You may want to look into whether the drop shipper can require your drop shippees to charge at or more than a specific price. It may be illegal price fixing. Don't know for sure. Simply raising it as an issue. There may or may not be legal distinctions between wholesaler price fixing regarding retailers, drop shipping arrangments, affiliate programs.

Maybe someone on this forum knows the answer.

[edited by: 4thePegeh at 2:30 am (utc) on July 10, 2007]

virgvv




msg:3408227
 2:59 am on Jul 30, 2007 (gmt 0)

- They don't want to hassle with maintaining inventory, keeping things in stock, or dealing with shipping, and want you to do that for them.

True. But they also don't get the price breaks that retailers who buy minimum amounts do. In fact, the margins on drop-shipped products can sometimes be so thin for the retailer that it almost pays better to be an affiliate.

- Branding issues, order from X and receive a package with Z's address and company name? Do you work out a policy for putting their name on your shipments?

Varies by dropshipper. Some charge a bit extra for putting Z's return address on the package.

- If a customer complains about a product, or wants to return it, or there are shipping problems, who answers the calls, resolves the complaints? You.

Not necessarily. Again, it depends on the agreement, but from my experience it's usually the end retailer who deals with customer service issues.

- One of the points of success for a retailer is finding reliable wholesale sources. Sometimes you have to work pretty hard just to find them. From a drop shipper's viewpoint, why bother when someone else has done the work for you?

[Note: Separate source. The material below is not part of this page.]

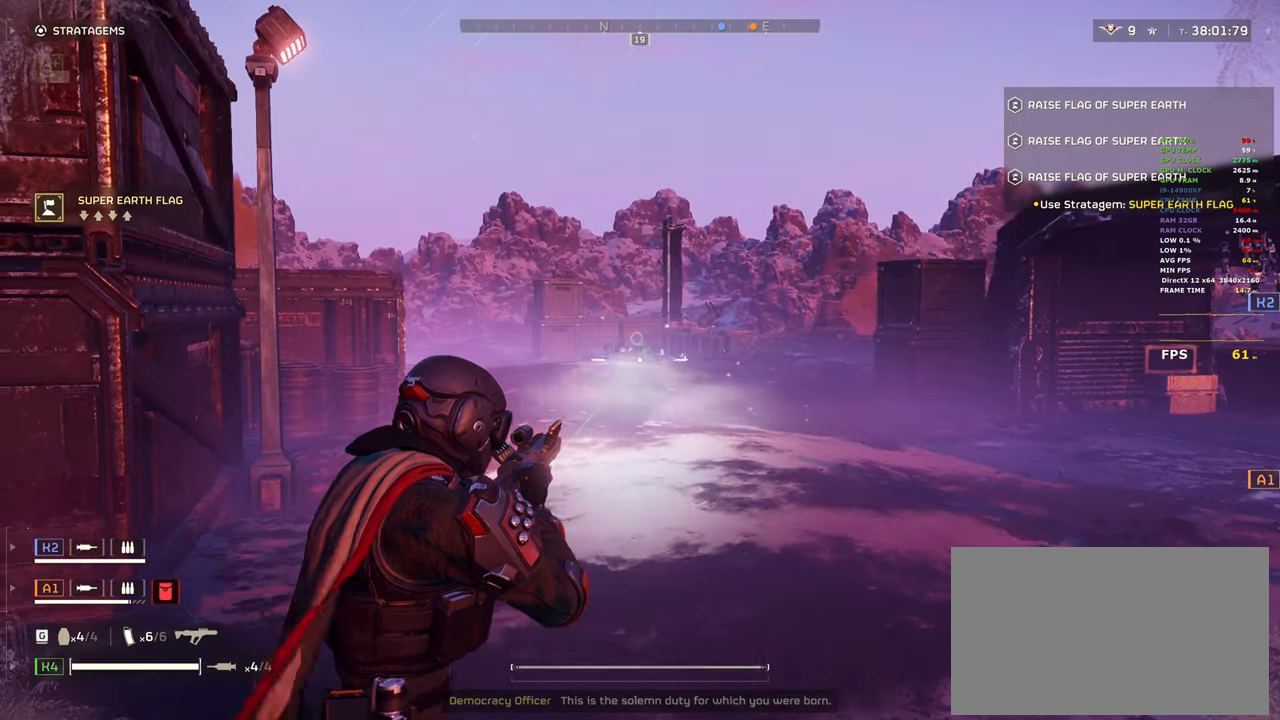
{"keys": ["a", "w"], "mouse": [], "events": [[200, "w", "up"], [233, "mouse_right", "up"], [483, "w", "down"]]}
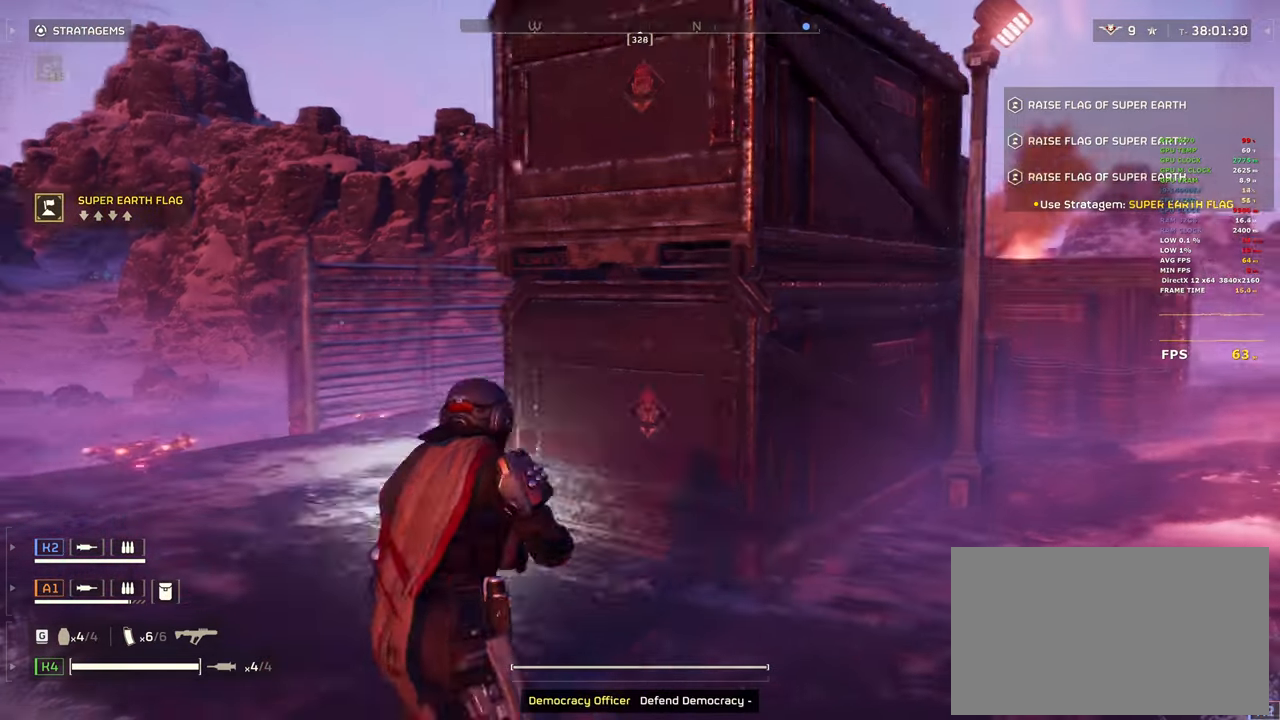
{"keys": ["ctrl"], "mouse": [], "events": [[17, "a", "up"], [217, "ctrl", "down"], [217, "w", "up"]]}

Finding reliable drop shippers is no walk in the park either. (Not to mention building a decent ecommerce site and drawing traffic to it.) But I find your statement a little confusing. Retailers aren't normally the ones who dropship; wholesalers and distributors do. Are you maybe talking about affiliates (online stores that get a cut for selling other people's products)? Or am I misunderstanding your point?

- People requesting drop shipping don't have the money, knowledge, or time to invest in their own business and are looking for a way to get in on someone else's hard earned work.

Businesses that rely on drop shipping run the gamut from newbies to multimillion dollar ecommerce sites (you buy toys on Amazon; Toys R Us ships them). Some retailers prefer to stock their own inventory and get the best price; others consider it a worthwhile tradeoff to pay more and not have the hassles of inventory. It's also a good way for a savvy retailer to test the market before investing in inventory.

Plenty of wholesalers and distributors (probably most, actually) don't bother with drop shipping, and that's understandable. Same with retailers and affiliate arrangements. Some don't want to bother with affiliates; others view them as a potentially large sales force that works on commission only.

Ultimately you just have to weigh the pros and cons, but thinking of it as a cooperative arrangement rather than a competitive one may make it easier to figure out the real benefits and drawbacks.

oneguy




msg:3408522
 2:29 pm on Jul 30, 2007 (gmt 0)

what would you do if your website gets the shipping charges dynamically based on the order? What I mean is that we dont know what the shipping is until the order is placed. To do a drop ship, we'd get the order from the requestor, then have to manually calculate it, get my drift?
Either that or program an area just for drop shippers . . . .

Is it possible to allow them to access the scripts on your site for those calculations? Is it possible to give them a copy for their own use?

Or, if you are getting those numbers from someplace else, couldn't they pull them from the same place?

I think, if someone is going to solicit you for drop shipping, that they should have the technological capability to solve problems like that. They need to integrate so things are convenient for you.

Starting a drop-shipping program where everyone is welcome is a different story.